→ TASK REQUIREMENTS:
1. In the text on controlling access to files VM:Webgateway serves, where does the initial ACCESS file reside?
2. Carry on the text about controlling access to files VM:Webgateway serves, beginning right after its final sentence.

→ EXERCISE TEXT:
************

Controlling Access to Files VM:Webgateway Serves

You might want to control access to data on your system. For example, you might want VM:Webgateway to serve only certain files to certain userids, or you might want VM:Webgateway to deny all requests for data that come from certain IP addresses.

Identify how you want to control access to files by placing access control records in DIRMAP or ACCESS files. If you serve files from an SFS or BFS directory and do not currently use DIRMAP files, you need to create DIRMAP files to set up access control.

Access control records in a DIRMAP file control access to the files stored in a single logical or physical directory. The access control records in a DIRMAP file can point to an ACCESS file. An ACCESS file contains access control records that can be used to control access to files in multiple logical and physical directories. Use an ACCESS file to set up a common set of access control rules for your files or to allow more than one user to share a common set of access control rules.

Server Root Domain

A VM:Webgateway system administrator or the webmaster for the server root domain sets up access control for data stored in the server root domain by placing access control records in DIRMAP files on the server root domain. The access control records in the DIRMAP files can point to ACCESS files located on any minidisk, SFS directory, or BFS directory. VM:Webgateway must have CMS access, SFS authorization, or BFS permission to read the ACCESS files.

User Pages

A VM:Webgateway system administrator can set up access control that affects all user pages by placing access control records in the initial ACCESS file. The initial ACCESS file resides on a minidisk or SFS directory accessed by the VM:Webgateway SVM. The system administrator identifies the the initial ACCESS file to VM:Webgateway when configuring VM:Webgateway to allow user pages.

************

→ EXTRACTED MATERIAL:

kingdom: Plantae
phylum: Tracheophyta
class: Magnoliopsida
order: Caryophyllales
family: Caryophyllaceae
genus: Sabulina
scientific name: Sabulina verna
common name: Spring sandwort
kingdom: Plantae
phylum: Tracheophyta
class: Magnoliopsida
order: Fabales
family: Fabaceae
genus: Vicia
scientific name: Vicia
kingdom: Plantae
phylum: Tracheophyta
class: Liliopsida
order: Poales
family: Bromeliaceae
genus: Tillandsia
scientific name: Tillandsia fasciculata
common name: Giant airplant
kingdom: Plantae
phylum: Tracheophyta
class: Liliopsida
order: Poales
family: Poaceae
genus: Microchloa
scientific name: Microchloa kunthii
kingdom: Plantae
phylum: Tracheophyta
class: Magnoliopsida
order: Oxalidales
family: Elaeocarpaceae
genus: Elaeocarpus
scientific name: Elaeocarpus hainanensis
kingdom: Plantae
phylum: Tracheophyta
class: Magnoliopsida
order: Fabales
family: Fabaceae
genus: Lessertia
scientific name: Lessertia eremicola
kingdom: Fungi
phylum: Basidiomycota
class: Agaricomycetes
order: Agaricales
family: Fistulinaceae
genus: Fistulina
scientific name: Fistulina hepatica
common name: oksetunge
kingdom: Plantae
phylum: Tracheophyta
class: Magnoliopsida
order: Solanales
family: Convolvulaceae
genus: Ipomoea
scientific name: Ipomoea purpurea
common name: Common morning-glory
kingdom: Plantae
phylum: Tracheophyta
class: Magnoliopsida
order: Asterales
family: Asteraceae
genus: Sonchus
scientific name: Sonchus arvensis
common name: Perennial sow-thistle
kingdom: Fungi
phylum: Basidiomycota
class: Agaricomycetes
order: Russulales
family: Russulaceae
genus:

************

→ ANSWERS BY ITEM NUMBER:
1. The initial ACCESS file resides on a minidisk or SFS directory accessed by the VM:Webgateway SVM.

2.
A user can set up initial access control for data in a user page by placing access control records in DIRMAP files in the user page. The access control records in DIRMAP files can point to ACCESS files located on any minidisk, SFS directory, or BFS directory. VM:Webgateway must have CMS access, SFS authorization, or BFS permission to read the ACCESS files.

If a system administrator sets up access control in an initial ACCESS file, VM:Webgateway reads the initial ACCESS file before processing access control in DIRMAP and ACCESS files set up by the user. The access control rules in the initial ACCESS file can override the rules a user sets up or can provide default rules for user pages.

Deterring Password Attacks

VM:Webgateway notifies the system operator if a web browser user provides an invalid user name/password combination when requesting a file. VM:Webgateway waits 5 seconds before allowing that user name to be used in another password validation request. The 5-second wait period prevents an exhaustive search of passwords by limiting the number of attempts that a web browser user can make. VM:Webgateway uses the 5-second wait to deter password attacks on the VM system.